* [What needs to be done]
Can you copy every line of text in this data verbatim, leaving the pictures out of your answer?

Text extracted from each page:
╭──
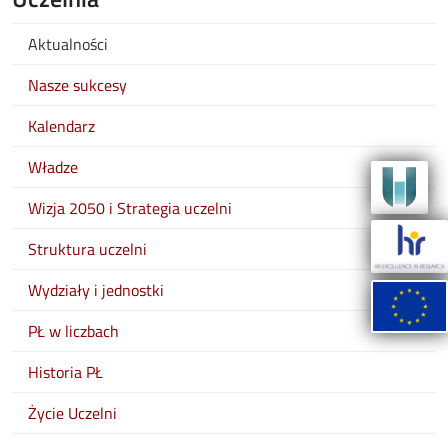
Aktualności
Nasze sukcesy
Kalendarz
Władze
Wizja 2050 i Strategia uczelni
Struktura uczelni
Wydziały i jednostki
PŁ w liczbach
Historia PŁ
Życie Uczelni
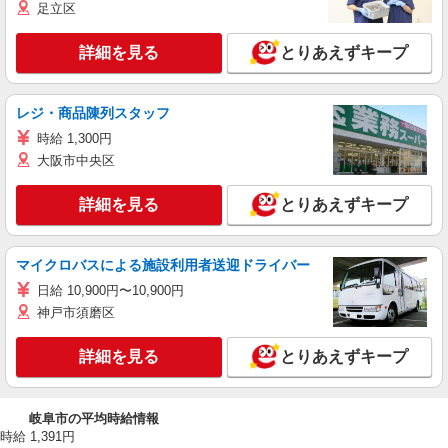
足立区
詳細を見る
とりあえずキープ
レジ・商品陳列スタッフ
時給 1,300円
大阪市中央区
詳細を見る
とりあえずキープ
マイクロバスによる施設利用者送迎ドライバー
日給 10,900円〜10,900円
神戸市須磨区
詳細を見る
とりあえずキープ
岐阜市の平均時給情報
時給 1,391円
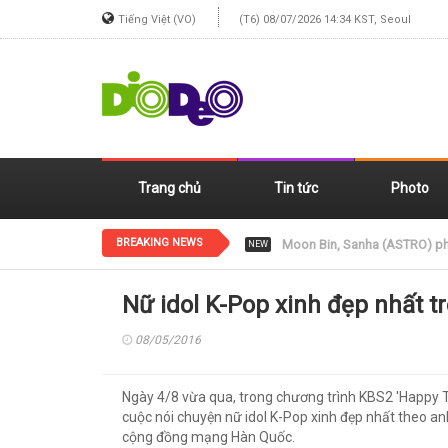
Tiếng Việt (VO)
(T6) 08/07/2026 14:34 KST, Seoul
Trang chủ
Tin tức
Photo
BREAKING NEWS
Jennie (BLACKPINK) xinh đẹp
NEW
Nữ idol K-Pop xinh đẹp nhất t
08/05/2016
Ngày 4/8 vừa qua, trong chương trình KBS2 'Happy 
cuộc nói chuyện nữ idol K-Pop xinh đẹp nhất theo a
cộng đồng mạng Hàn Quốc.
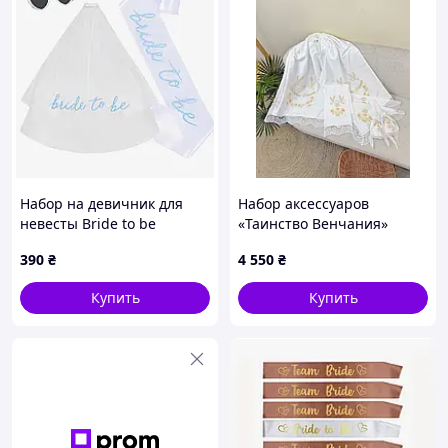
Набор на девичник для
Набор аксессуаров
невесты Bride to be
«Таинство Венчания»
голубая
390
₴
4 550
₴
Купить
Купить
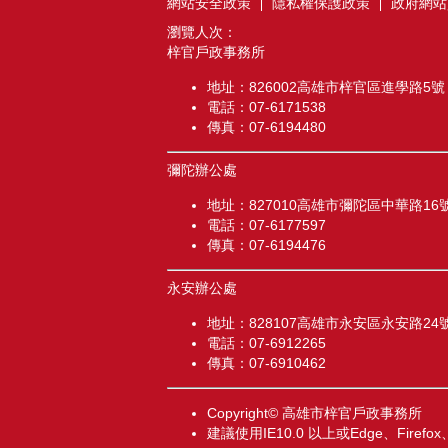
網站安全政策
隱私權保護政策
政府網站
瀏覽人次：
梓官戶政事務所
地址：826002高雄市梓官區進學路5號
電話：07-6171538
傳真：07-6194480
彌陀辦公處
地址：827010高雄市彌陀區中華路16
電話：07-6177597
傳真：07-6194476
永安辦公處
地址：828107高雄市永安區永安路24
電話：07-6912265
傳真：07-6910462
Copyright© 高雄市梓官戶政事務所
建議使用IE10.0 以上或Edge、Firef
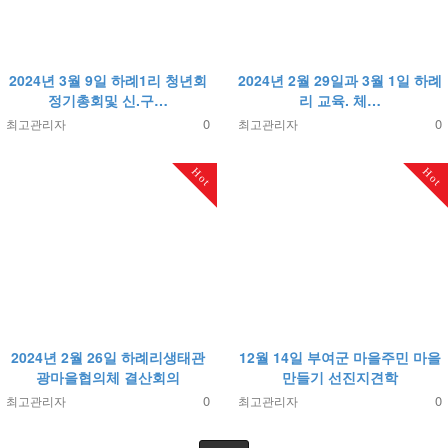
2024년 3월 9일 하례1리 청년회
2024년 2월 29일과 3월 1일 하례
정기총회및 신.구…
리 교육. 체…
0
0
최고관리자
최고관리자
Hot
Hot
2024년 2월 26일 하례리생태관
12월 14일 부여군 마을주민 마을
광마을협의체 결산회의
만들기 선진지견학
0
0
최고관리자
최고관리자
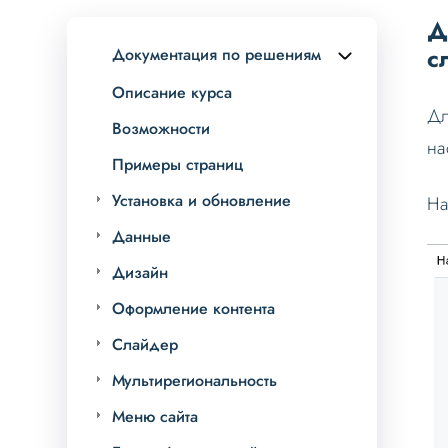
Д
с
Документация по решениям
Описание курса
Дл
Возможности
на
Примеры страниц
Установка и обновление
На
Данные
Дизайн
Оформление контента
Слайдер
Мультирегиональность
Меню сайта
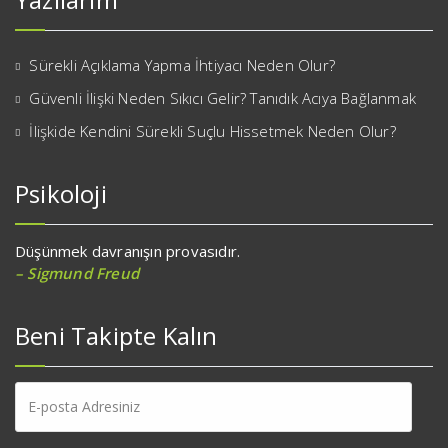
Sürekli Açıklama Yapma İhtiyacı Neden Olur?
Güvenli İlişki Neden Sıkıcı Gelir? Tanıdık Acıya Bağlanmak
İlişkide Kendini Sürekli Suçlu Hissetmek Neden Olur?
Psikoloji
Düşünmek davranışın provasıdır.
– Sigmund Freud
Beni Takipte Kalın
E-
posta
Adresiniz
╰──
* [Reply]
Aktualności
Nasze sukcesy
Kalendarz
Władze
Wizja 2050 i Strategia uczelni
Struktura uczelni
Wydziały i jednostki
PŁ w liczbach
Historia PŁ
Życie Uczelni
足立区
詳細を見る
とりあえずキープ
レジ・商品陳列スタッフ
時給 1,300円
大阪市中央区
詳細を見る
とりあえずキープ
マイクロバスによる施設利用者送迎ドライバー
日給 10,900円〜10,900円
神戸市須磨区
詳細を見る
とりあえずキープ
岐阜市の平均時給情報
時給 1,391円
Tiếng Việt (VO)
(T6) 08/07/2026 14:34 KST, Seoul
Trang chủ
Tin tức
Photo
BREAKING NEWS
Jennie (BLACKPINK) xinh đẹp
NEW
Nữ idol K-Pop xinh đẹp nhất t
08/05/2016
Ngày 4/8 vừa qua, trong chương trình KBS2 'Happy 
cuộc nói chuyện nữ idol K-Pop xinh đẹp nhất theo a
cộng đồng mạng Hàn Quốc.
Набор на девичник для
Набор аксессуаров
невесты Bride to be
«Таинство Венчания»
голубая
390
₴
4 550
₴
Купить
Купить
網站安全政策
隱私權保護政策
政府網站
瀏覽人次：
梓官戶政事務所
地址：826002高雄市梓官區進學路5號
電話：07-6171538
傳真：07-6194480
彌陀辦公處
地址：827010高雄市彌陀區中華路16
電話：07-6177597
傳真：07-6194476
永安辦公處
地址：828107高雄市永安區永安路24
電話：07-6912265
傳真：07-6910462
Copyright© 高雄市梓官戶政事務所
建議使用IE10.0 以上或Edge、Firef
2024년 3월 9일 하례1리 청년회
2024년 2월 29일과 3월 1일 하례
정기총회및 신.구…
리 교육. 체…
0
0
최고관리자
최고관리자
Hot
Hot
2024년 2월 26일 하례리생태관
12월 14일 부여군 마을주민 마을
광마을협의체 결산회의
만들기 선진지견학
0
0
최고관리자
최고관리자
Д
с
Документация по решениям
Описание курса
Дл
Возможности
на
Примеры страниц
Установка и обновление
На
Данные
Дизайн
Оформление контента
Слайдер
Мультирегиональность
Меню сайта
Sürekli Açıklama Yapma İhtiyacı Neden Olur?
Güvenli İlişki Neden Sıkıcı Gelir? Tanıdık Acıya Bağlanmak
İlişkide Kendini Sürekli Suçlu Hissetmek Neden Olur?
Psikoloji
Düşünmek davranışın provasıdır.
– Sigmund Freud
Beni Takipte Kalın
E-
posta
Adresiniz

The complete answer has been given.